The detailed lipid concentration condition is not given in the paper by McIntosh et al. (1992). Judging from the fact that they used a high-resolution MicroCal DSC instrument, the lipid concentration should be much lower than that used in the above measurements of the present study. In addition, our DSC study suggested that the change of the transition enthalpy value induced by keeping the sample at low temperatures depends on the lipid concentration, i.e. the enthalpy change value is extremely small for high lipid concentration samples (manuscript in preparation). Taking these matters into consideration, we decided to examine a sample of N_w = ~1000 (~95 wt% water).
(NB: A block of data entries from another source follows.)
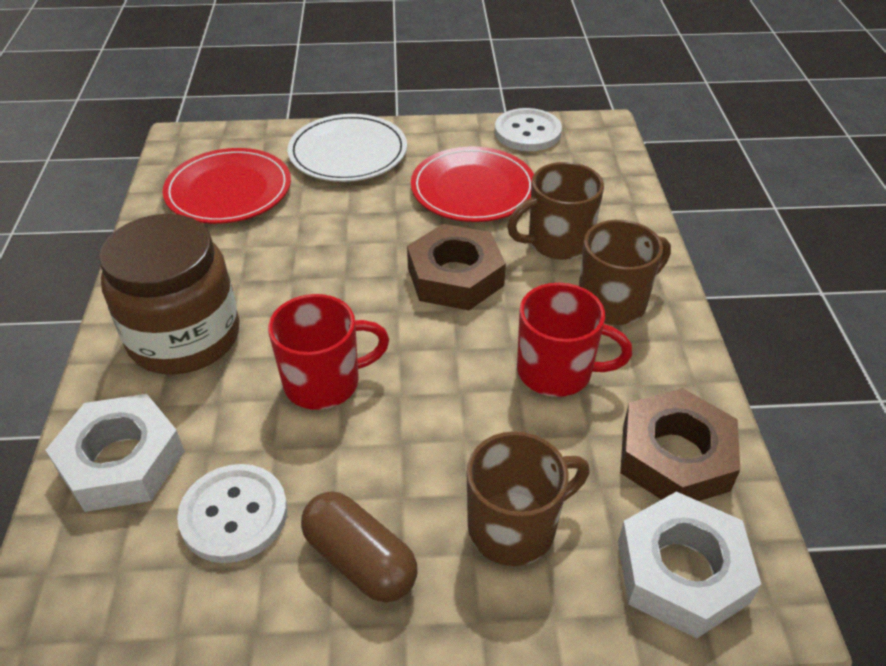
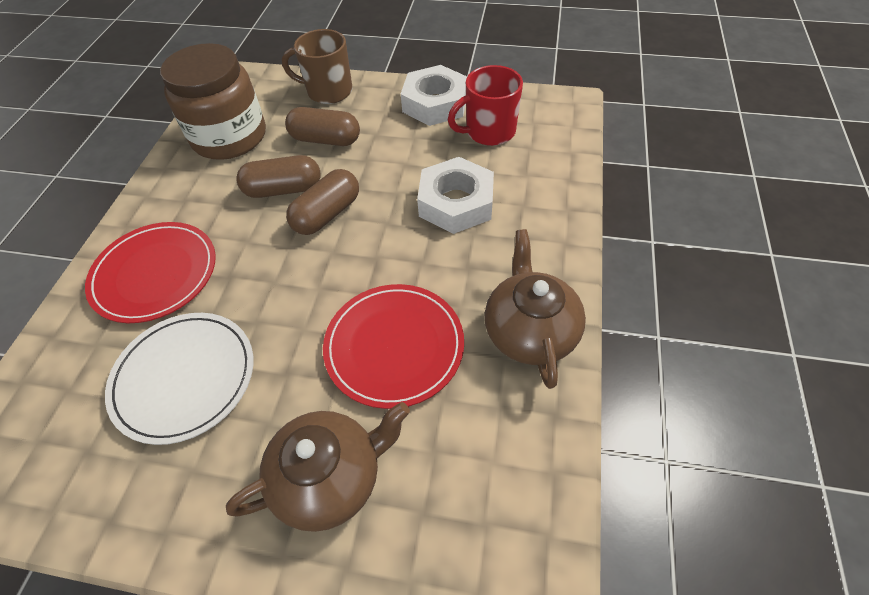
brown capsule: 1 -> 3
brown mug: 3 -> 1
brown nut: 2 -> 0
brown teapot: 0 -> 2
red mug: 2 -> 1
white button: 2 -> 0

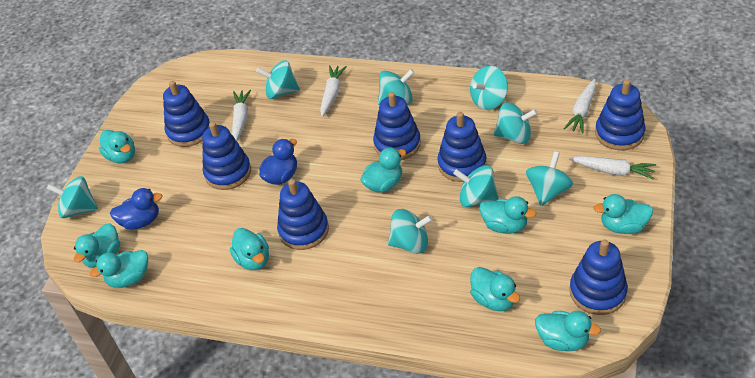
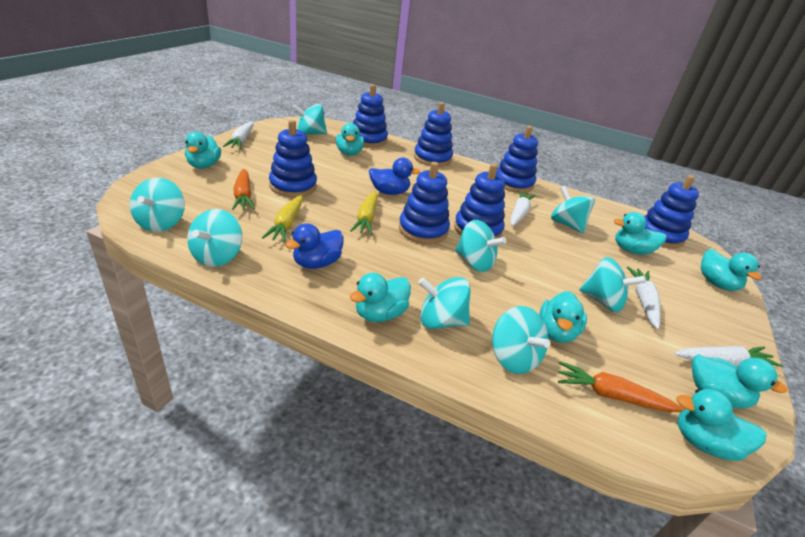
orange carrot: 0 -> 2
turquoise duck: 9 -> 8
yellow carrot: 0 -> 2

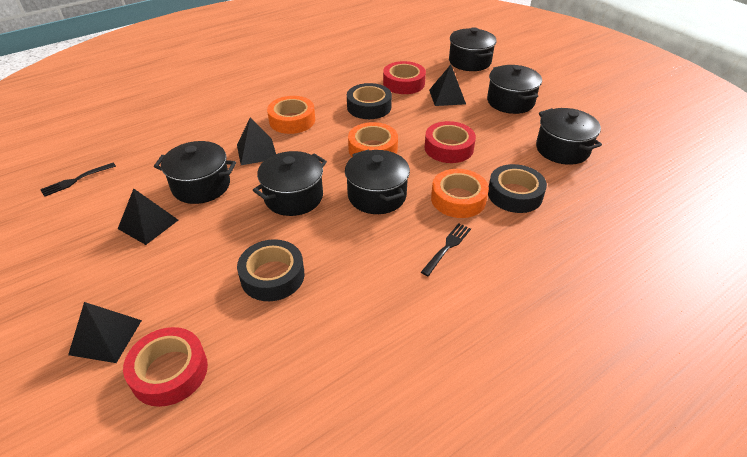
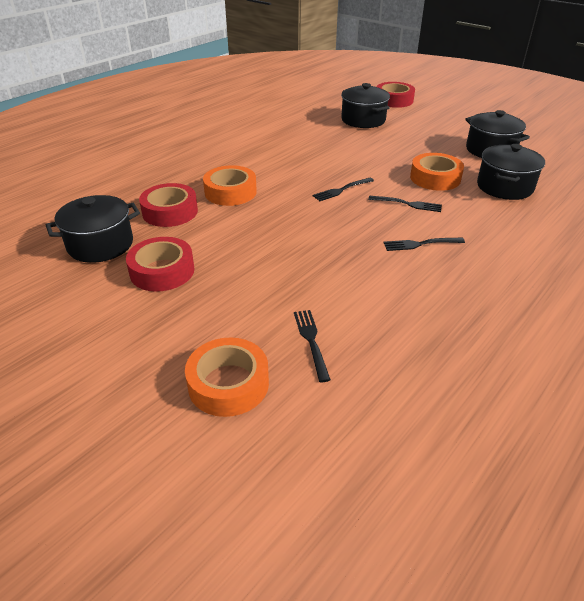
black fork: 2 -> 4
black pot: 6 -> 4
black pyramid: 4 -> 0
black tape: 3 -> 0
Fig. 5 presents SAXS profiles for the dilute C24:0 SM bilayer sample recorded at various temperatures. At 293 K, in addition to typical quasi-Bragg peak scattering from weakly ordered bilayer membrane stacks (Pabst et al., 2003), a relatively sharp peak is observed at S = 0.178 nm⁻¹ (d = 5.62 nm). The intensity of this peak decreases with increasing temperature and disappears at 313 K. Above the chain melting transition, sharp diffraction peaks are observed, indicating that the correlation between adjoining bilayers becomes stronger in a liquid crystalline phase. After cooling, the peak observed at S = 0.178 nm⁻¹ (d = 5.62 nm) initially is not observed and only a broad quasi-Bragg peak scattering profile is detected. Hence, it can be concluded the relatively sharp peak with a short spacing of 5.62 nm is reflected from a stable phase induced by low-temperature incubation.
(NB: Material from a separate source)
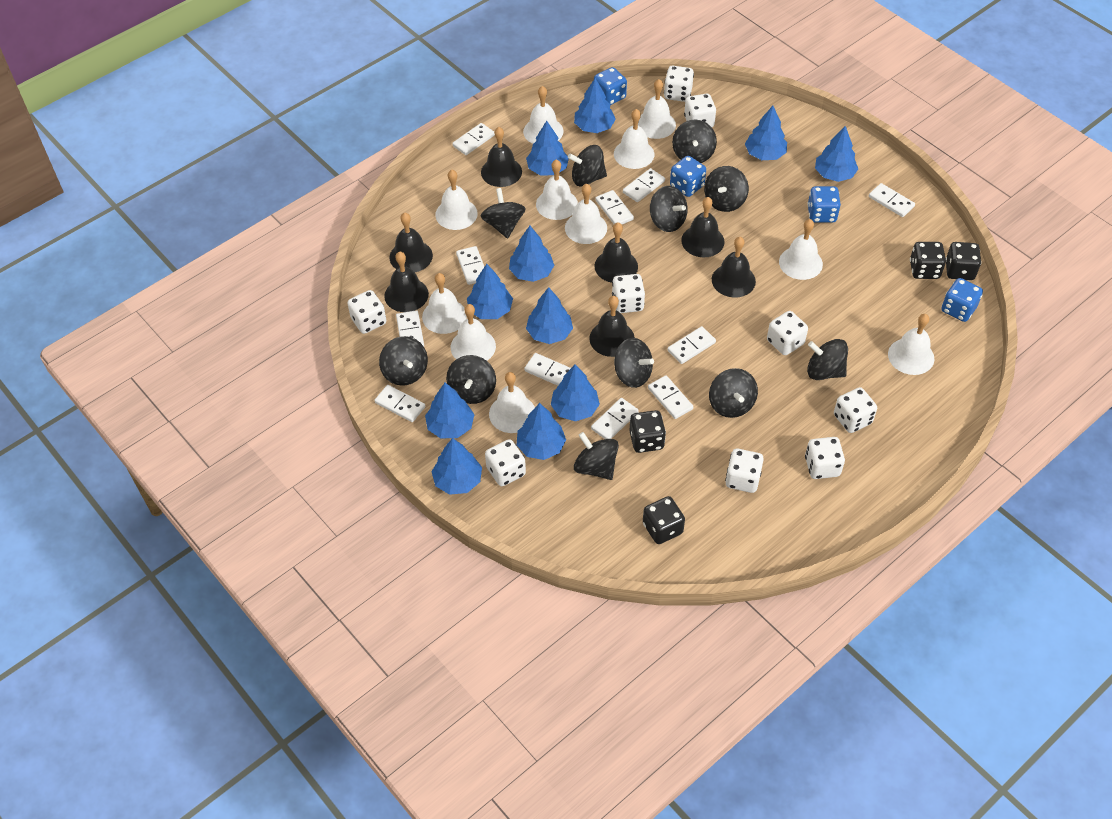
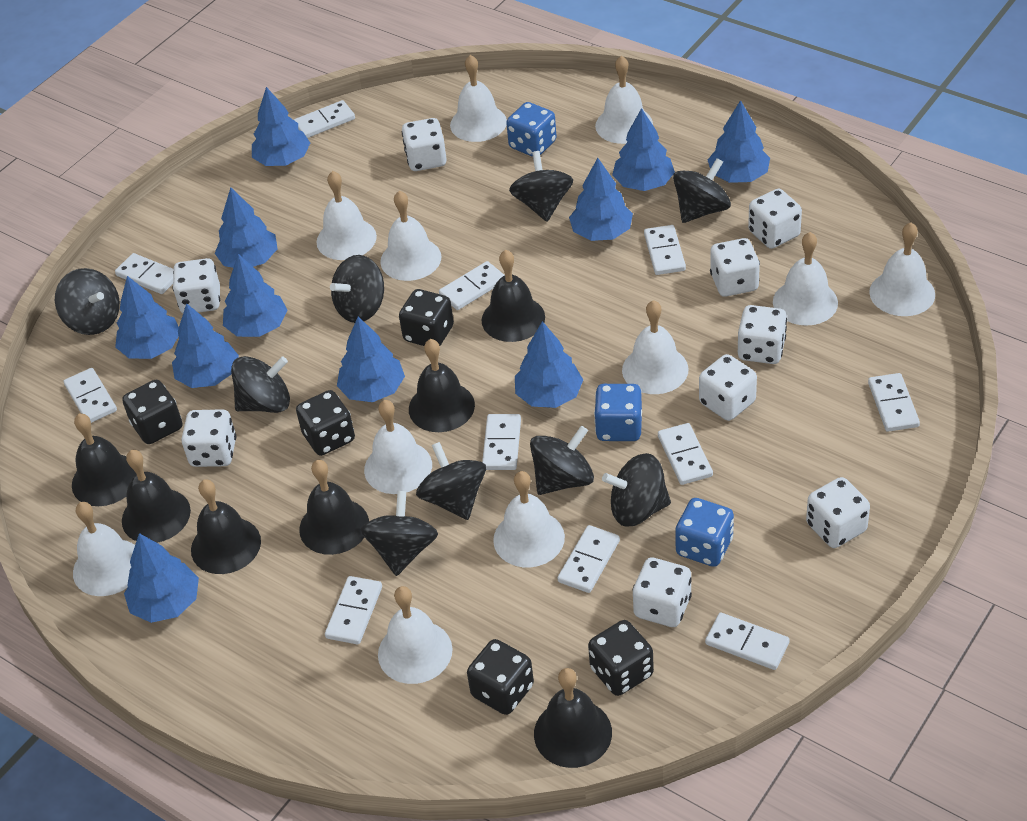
black dice: 4 -> 5
black spinning top: 11 -> 9
blue dice: 4 -> 3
Figure 5 SAXS profiles for dilute C24:0 SM sample, Nw = ~1000 kept at 277 K for about three months, recorded at (a) 293 K, (b) 303 K, (c) 313 K, (d) 323 K, (e) 333 K and (f) 293 K cooling from 333 K. Arbitrary scale.

To get further information, we subtracted the SAXS profile recorded after cooling [Fig. 5(d)] from initial SAXS profile recorded at 293 K [Fig. 5(a)]. Fig. 6 shows the difference profile obtained by the subtraction. It can be seen that there are four weak but relatively sharp diffraction peaks in addition to the peak at S = 0.178 nm⁻¹. The spacing ratio of these peaks is 1/1: 1/2: 1/3: 1:4, inferring that the C24:0 SM molecular assembly in the stable phase transformed by low-temperature incubation forms a lamellar structure with the periodicity of 5.62 nm.

Figure 6 The pattern calculated by subtraction of the SAXS profile recorded after cooling [Fig. 5(d)] from the initial SAXS profile recorded at 293 K [Fig. 5(a)]. The upper plot shows a tenfold vertical scale expansion of the lower plot.